Argerich, Maisky and the Sinfonia Varsovia play Chopin

'A truly symphonic, developmental drama of unassailable integrity'

Our rating

5

Published: June 6, 2016 at 10:48 am

COMPOSERS: Chopin
LABELS: The Fryderyk Chopin Institute
ALBUM TITLE: Chopin
WORKS: Piano Concerto in E minor, Op. 11; Cello Sonata; Introduction and Polonaise brillante in C, Op. 3
PERFORMER: Martha Argerich (piano), Mischa Maisky (cello); Sinfonia Varsovia/Jacek Kaspszyk
CATALOGUE NO: NIFCCD 038

The greatest pianists, of whom Martha Argerich is very famously one, are almost by definition great thinkers (in the non-verbal medium of notes). The very greatest of these inspire thought in their listeners.
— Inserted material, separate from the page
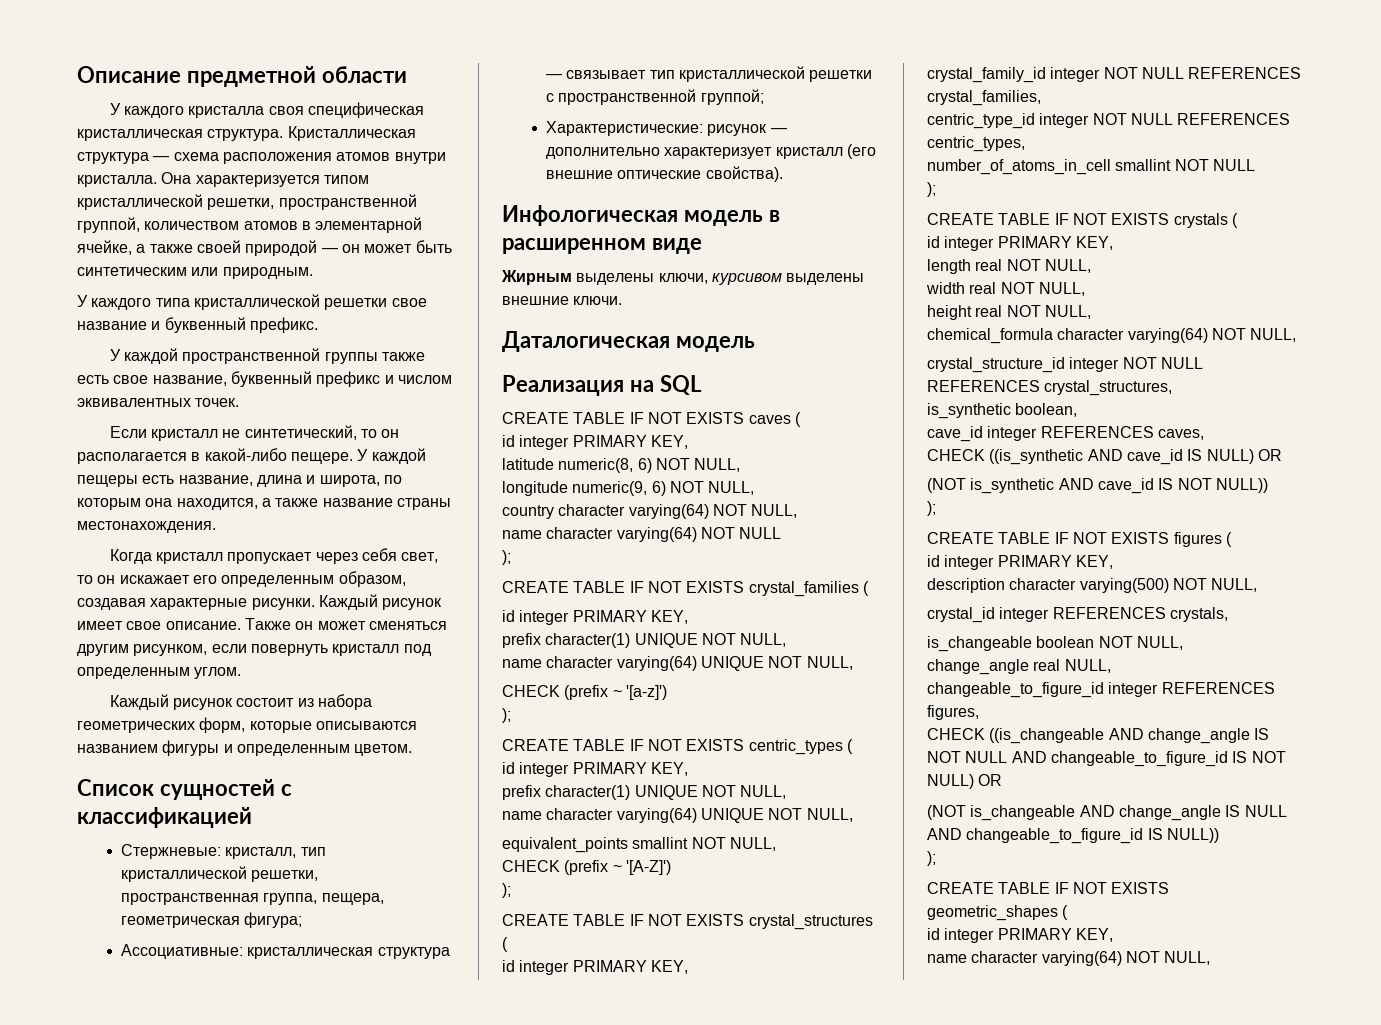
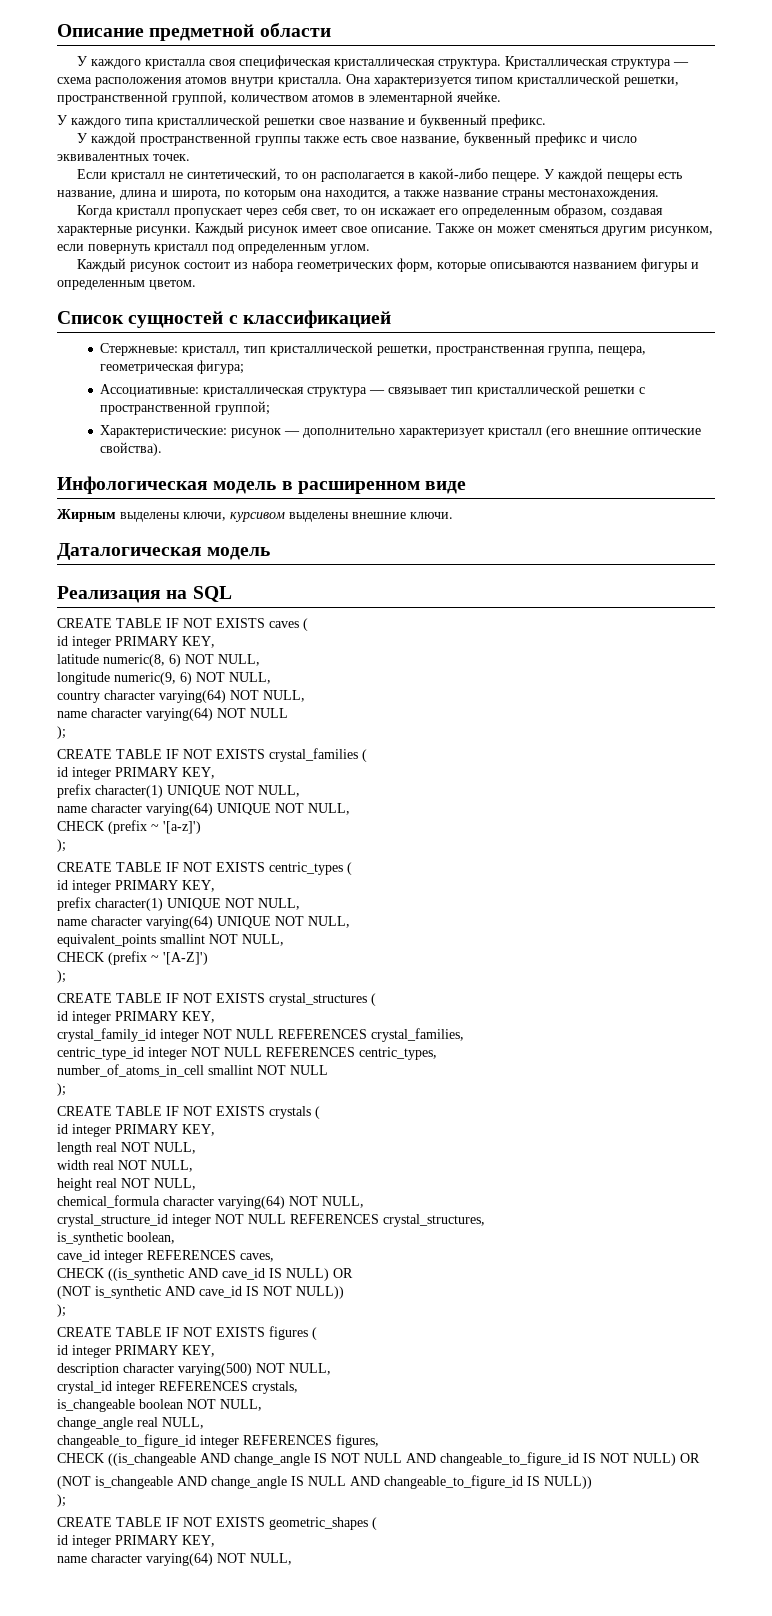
[77,240,452,256] [77,267,313,279] ячейке, а также своей природой — он может быть синтетическим или природным. -> [457,91,501,102] ячейке.
[397,375,452,384] числом -> [601,136,637,143] число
The present release triggered in this one a series of musings on the nature of maturity, musical and otherwise. Here we have a highly serious (even profound) work by a 20-year-old – the E minor Concerto – performed by a septuagenarian who has played and rediscovered it for most of her life. The composers most usually evoked in discussions of Chopin are Mozart and Bach, his two runaway favourites. The presiding deity here, however – his spirit pervades the entire performance – is Beethoven. The breadth and strength of utterance, the depth, power and unshowy brilliance of the pianism, the uncanny blend of rhetoric and intimacy, all combine to reveal a truly symphonic, developmental drama of unassailable integrity. ‘Mature’ are its shunning of the superfluous (a Chopinian virtue in the first place), its three-dimensional textural perspectives (finding depths where lesser artists see only the surface), and its Mozartian/Beethovenian characterisation of entire movements as part of a unified dramatic whole: the scampering, coltish (indeed Utopian) high spirits of the finale serving as an enchanting counter pole to the weighty, big-boned first movement and the youthful, lovelorn musings of the second.

The cello works are very much lighter fare, of course, but Mischa Maisky and Argerich invests them with an intensity and significance quite transcending their saloniste origins.